Der junge Geistliche Fabian (Krešimir Mikić) zieht in ein Dorf auf einer kleinen dalmatinischen Insel, um dort die Nachfolge des alten Dorfpfarrers anzutreten. Doch dem zurückhaltenden Fabian fällt es schwer, eine ähnlich herzliche Beziehung zu seiner Gemeinde aufzubauen, wie sie sein äußerst beliebter Vorgänger hatte. Der alte Pfarrer sang im Chor, spielte Boule und Fußball in der Seniorenmannschaft. Fabian hingegen ist weder musikalisch, noch sportlich. So sinnt er darüber nach, wie auch er seinen Beitrag für die Gemeinde leisten kann. Unverhoffter Weise entdeckt Fabian seine persönliche Berufung, als der Kioskbesitzer Petar (Nikša Butijer) bei ihm beichtet. Petar besitzt auf der Insel das Kondomverkaufs-Monopol und fühlt sich als guter Katholik für die vielen bereits vor ihrer Geburt getöteten Kinder verantwortlich. Fabian hat eine plötzliche Eingebung, wie Petar seiner göttlichen Strafe entkommen kann: Ab sofort werden alle Kondomspitzen vor dem Verkauf mit Nadeln durchstochen!

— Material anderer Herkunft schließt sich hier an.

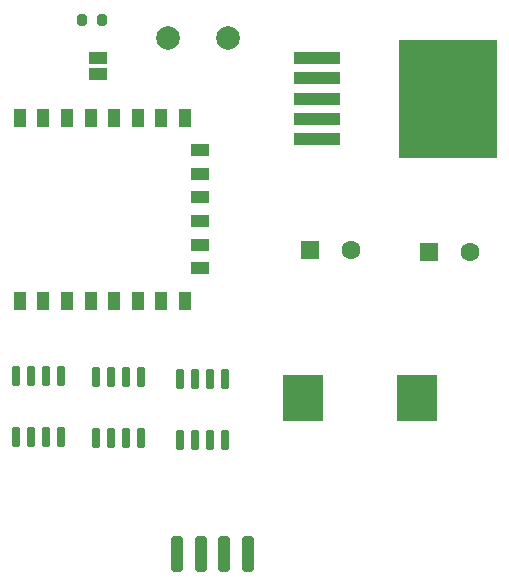
<source format=gbr>
%TF.GenerationSoftware,KiCad,Pcbnew,8.0.5*%
%TF.CreationDate,2025-06-15T17:11:27+02:00*%
%TF.ProjectId,leds,6c656473-2e6b-4696-9361-645f70636258,rev?*%
%TF.SameCoordinates,Original*%
%TF.FileFunction,Soldermask,Top*%
%TF.FilePolarity,Negative*%
%FSLAX46Y46*%
G04 Gerber Fmt 4.6, Leading zero omitted, Abs format (unit mm)*
G04 Created by KiCad (PCBNEW 8.0.5) date 2025-06-15 17:11:27*
%MOMM*%
%LPD*%
G01*
G04 APERTURE LIST*
G04 Aperture macros list*
%AMRoundRect*
0 Rectangle with rounded corners*
0 $1 Rounding radius*
0 $2 $3 $4 $5 $6 $7 $8 $9 X,Y pos of 4 corners*
0 Add a 4 corners polygon primitive as box body*
4,1,4,$2,$3,$4,$5,$6,$7,$8,$9,$2,$3,0*
0 Add four circle primitives for the rounded corners*
1,1,$1+$1,$2,$3*
1,1,$1+$1,$4,$5*
1,1,$1+$1,$6,$7*
1,1,$1+$1,$8,$9*
0 Add four rect primitives between the rounded corners*
20,1,$1+$1,$2,$3,$4,$5,0*
20,1,$1+$1,$4,$5,$6,$7,0*
20,1,$1+$1,$6,$7,$8,$9,0*
20,1,$1+$1,$8,$9,$2,$3,0*%
G04 Aperture macros list end*
%ADD10R,4.000000X1.020000*%
%ADD11R,8.400000X10.000000*%
%ADD12RoundRect,0.150000X-0.150000X0.725000X-0.150000X-0.725000X0.150000X-0.725000X0.150000X0.725000X0*%
%ADD13RoundRect,0.200000X0.200000X0.275000X-0.200000X0.275000X-0.200000X-0.275000X0.200000X-0.275000X0*%
%ADD14R,1.000000X1.500000*%
%ADD15R,1.500000X1.000000*%
%ADD16R,3.500000X4.000000*%
%ADD17R,1.600000X1.600000*%
%ADD18C,1.600000*%
%ADD19RoundRect,0.250000X-0.250000X1.250000X-0.250000X-1.250000X0.250000X-1.250000X0.250000X1.250000X0*%
%ADD20C,2.000000*%
G04 APERTURE END LIST*
D10*
%TO.C,U3*%
X52300000Y-22650000D03*
X52300000Y-24350000D03*
X52300000Y-26050000D03*
X52300000Y-27750000D03*
X52300000Y-29450000D03*
D11*
X63400000Y-26050000D03*
%TD*%
D12*
%TO.C,Q3*%
X30625000Y-49515000D03*
X29355000Y-49515000D03*
X28085000Y-49515000D03*
X26815000Y-49515000D03*
X26815000Y-54665000D03*
X28085000Y-54665000D03*
X29355000Y-54665000D03*
X30625000Y-54665000D03*
%TD*%
D13*
%TO.C,R1*%
X34120000Y-19370000D03*
X32470000Y-19370000D03*
%TD*%
D14*
%TO.C,U1*%
X27150000Y-43170000D03*
X29150000Y-43170000D03*
X31150000Y-43170000D03*
X33150000Y-43170000D03*
X35150000Y-43170000D03*
X37150000Y-43170000D03*
X39150000Y-43170000D03*
X41150000Y-43170000D03*
D15*
X42390000Y-40420000D03*
X42390000Y-38420000D03*
X42390000Y-36420000D03*
X42390000Y-34420000D03*
X42390000Y-32420000D03*
X42390000Y-30420000D03*
D14*
X41150000Y-27670000D03*
X39150000Y-27670000D03*
X37150000Y-27670000D03*
X35150000Y-27670000D03*
X33150000Y-27670000D03*
X31150000Y-27670000D03*
X29150000Y-27670000D03*
X27150000Y-27670000D03*
%TD*%
D16*
%TO.C,L1*%
X60770000Y-51390000D03*
X51170000Y-51390000D03*
%TD*%
D17*
%TO.C,C2*%
X61820000Y-39080000D03*
D18*
X65320000Y-39080000D03*
%TD*%
D12*
%TO.C,Q1*%
X44525000Y-49775000D03*
X43255000Y-49775000D03*
X41985000Y-49775000D03*
X40715000Y-49775000D03*
X40715000Y-54925000D03*
X41985000Y-54925000D03*
X43255000Y-54925000D03*
X44525000Y-54925000D03*
%TD*%
D19*
%TO.C,U2*%
X46480000Y-64640000D03*
X44480000Y-64640000D03*
X42480000Y-64640000D03*
X40480000Y-64640000D03*
%TD*%
D15*
%TO.C,JP1*%
X33770000Y-23950000D03*
X33770000Y-22650000D03*
%TD*%
D17*
%TO.C,C1*%
X51697349Y-38890000D03*
D18*
X55197349Y-38890000D03*
%TD*%
D12*
%TO.C,Q2*%
X37390000Y-49630000D03*
X36120000Y-49630000D03*
X34850000Y-49630000D03*
X33580000Y-49630000D03*
X33580000Y-54780000D03*
X34850000Y-54780000D03*
X36120000Y-54780000D03*
X37390000Y-54780000D03*
%TD*%
D20*
%TO.C,P1*%
X39750000Y-20890000D03*
X44750000Y-20890000D03*
%TD*%
M02*

</source>
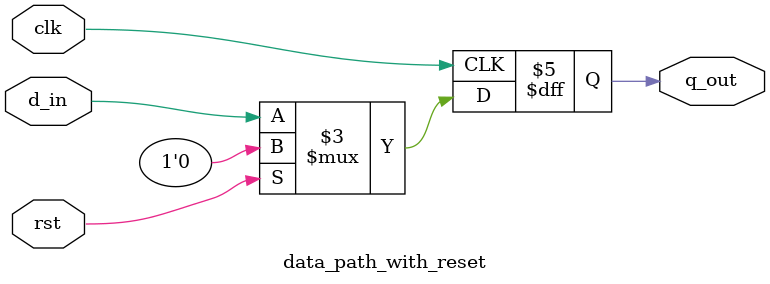
<source format=sv>
module d_ff_sync_reset (
    input  wire clk,      // 系统时钟
    input  wire rst,      // 同步复位信号
    input  wire d,        // 数据输入
    output wire q         // 数据输出
);
    // 内部连接信号
    wire d_buffered;
    
    // 实例化输入缓冲子模块
    input_buffer input_stage (
        .clk(clk),
        .d_in(d),
        .d_out(d_buffered)
    );
    
    // 实例化主数据路径子模块
    data_path_with_reset main_stage (
        .clk(clk),
        .rst(rst),
        .d_in(d_buffered),
        .q_out(q)
    );
    
endmodule

// 输入缓冲子模块 - 提高输入路径的驱动能力
module input_buffer (
    input  wire clk,      // 系统时钟
    input  wire d_in,     // 原始数据输入
    output reg  d_out     // 缓冲后的数据输出
);
    // 输入缓冲逻辑
    always @(posedge clk) begin
        d_out <= d_in;
    end
endmodule

// 主数据路径子模块 - 包含同步复位逻辑
module data_path_with_reset (
    input  wire clk,      // 系统时钟
    input  wire rst,      // 同步复位信号
    input  wire d_in,     // 缓冲后的数据输入
    output reg  q_out     // 最终数据输出
);
    // 主数据路径逻辑与复位处理
    always @(posedge clk) begin
        if (rst)
            q_out <= 1'b0;
        else
            q_out <= d_in;
    end
endmodule
</source>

Das kleine auf einer Insel liegende Dorf in Gott verhüte! wirkt wie ein Sinnbild für eine weitestgehend von der Welt abgeschiedenen Gesellschaft, das sich neuen Einflüssen nach Möglichkeit verweigert. Dies ist ein fast archaischer Ort aus Stein, in dem Stillstand herrscht und der wie aus der Zeit herausgefallen erscheint. Die blendend-heiße dalmatinische Sonne führt zu einer brütenden Hitze, welche die allgemein herrschende Lethargie zusätzlich verstärkt. Hier ist im Prinzip alles so, wie es schon immer war und so soll es auch bleiben. In diesem Punkte sind sich die hohen Vertreter der Katholischen Kirche und der Großteil der Kirchengemeinde einig, auch wenn die Bevölkerung es mit Dingen, wie dem göttlichen Vermehrungsgebot nicht so ernst nimmt.
Regisseur Vinko Bresan verbindet in Gott verhüte! subtile Ironie mit blanken Irrsinn. Leichte Skurrilität verwandelt sich unverhofft in groben Klamauk. Aber deutlich anders als der für seine wilden Balkan-Komödien berühmte bosnische Regisseur Emir Kusturica (Schwarze Katze, weißer Kater), setzt dessen kroatischer Kollege insgesamt auf eine angenehme Zurückhaltung. Doch dieser Stoizismus lässt das oft groteske Geschehen nur umso surrealer erscheinen. Hinter der gefälligen Fassade eines harmlosen Spaßes verbirgt sich eine ätzende Gesellschafts- und Kirchenkritik. Die Handlung verliert zwar ausgerechnet in ihrem tragischen letzten Drittel deutlich an Dringlichkeit. Doch darüber stülpt sich eine finstere Rahmenhandlung, die in eine fiese Pointe mündet, die keinen Zweifel darüber lässt, dass hier wahrhaftig nicht alles so lustig und so harmlos ist, wie es zunächst erscheinen mag.